(Items listed in a dataset)
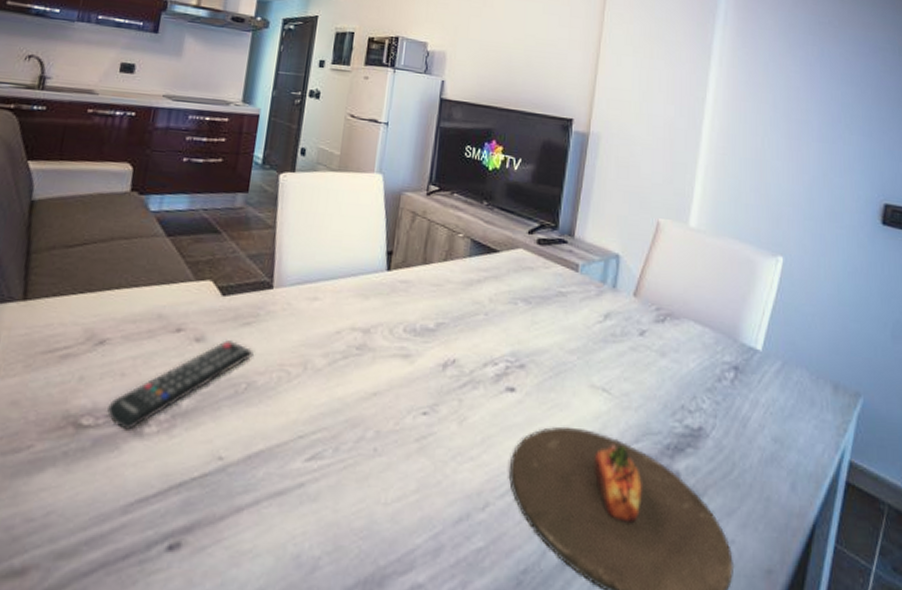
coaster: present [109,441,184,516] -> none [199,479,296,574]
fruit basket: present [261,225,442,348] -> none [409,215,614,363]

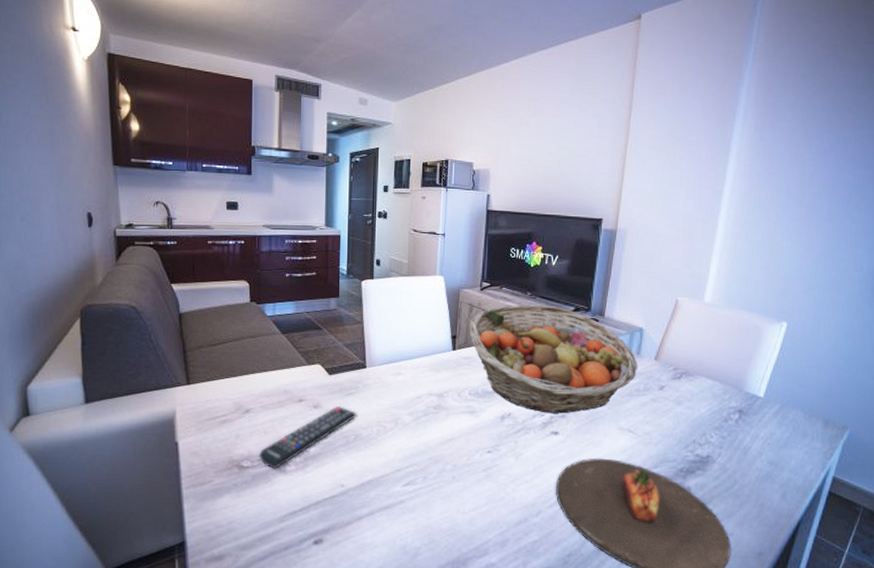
fruit basket: none [409,215,614,363] -> present [469,304,638,414]

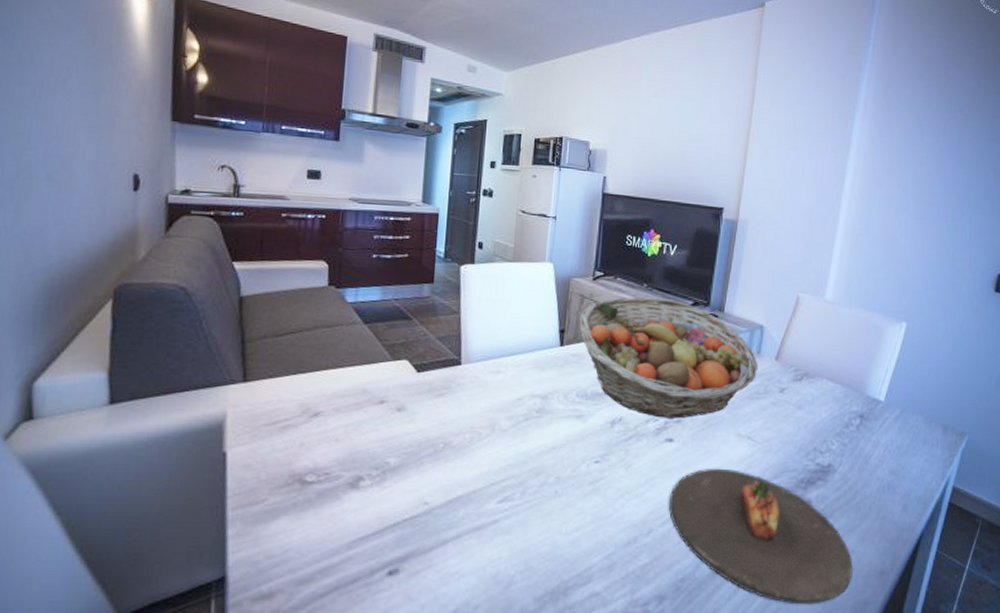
remote control: present [259,406,357,469] -> none [327,409,448,484]

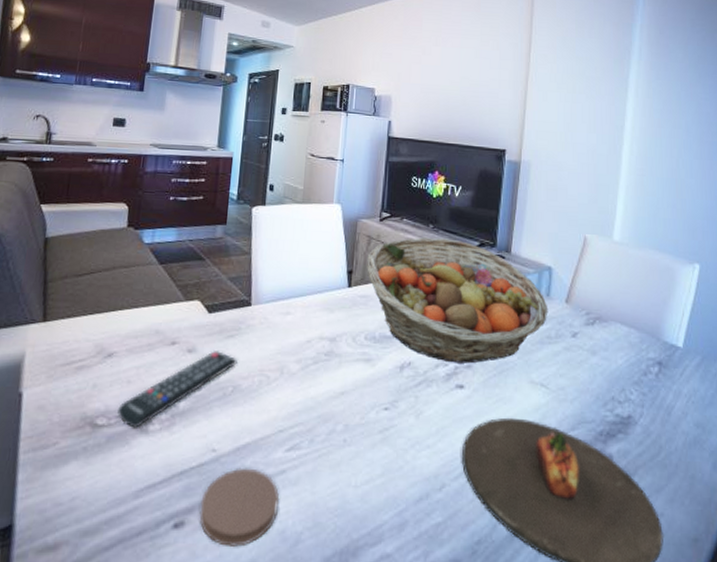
remote control: none [327,409,448,484] -> present [117,351,237,428]
coaster: none [413,519,493,590] -> present [199,467,280,547]

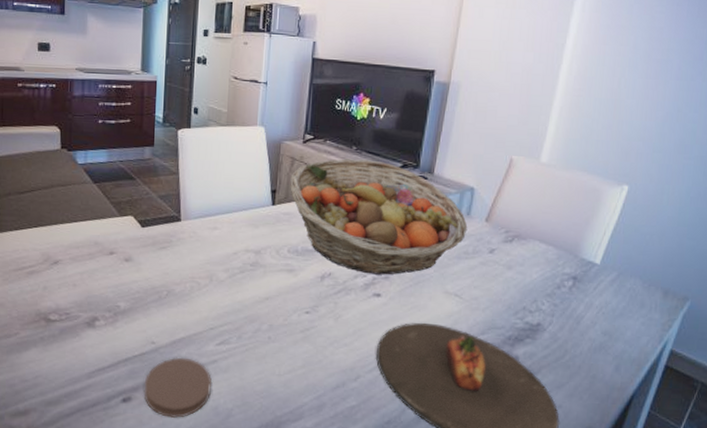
remote control: present [117,351,237,428] -> none [67,260,170,323]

### WHAT THE EXERCISE ASKS
Please retype every entry above exactly, leaving out any picture.

### ANSWER FOR THIS EXERCISE
coaster: present [109,441,184,516] -> none [199,479,296,574]
fruit basket: present [261,225,442,348] -> none [409,215,614,363]

fruit basket: none [409,215,614,363] -> present [469,304,638,414]

remote control: present [259,406,357,469] -> none [327,409,448,484]

remote control: none [327,409,448,484] -> present [117,351,237,428]
coaster: none [413,519,493,590] -> present [199,467,280,547]

remote control: present [117,351,237,428] -> none [67,260,170,323]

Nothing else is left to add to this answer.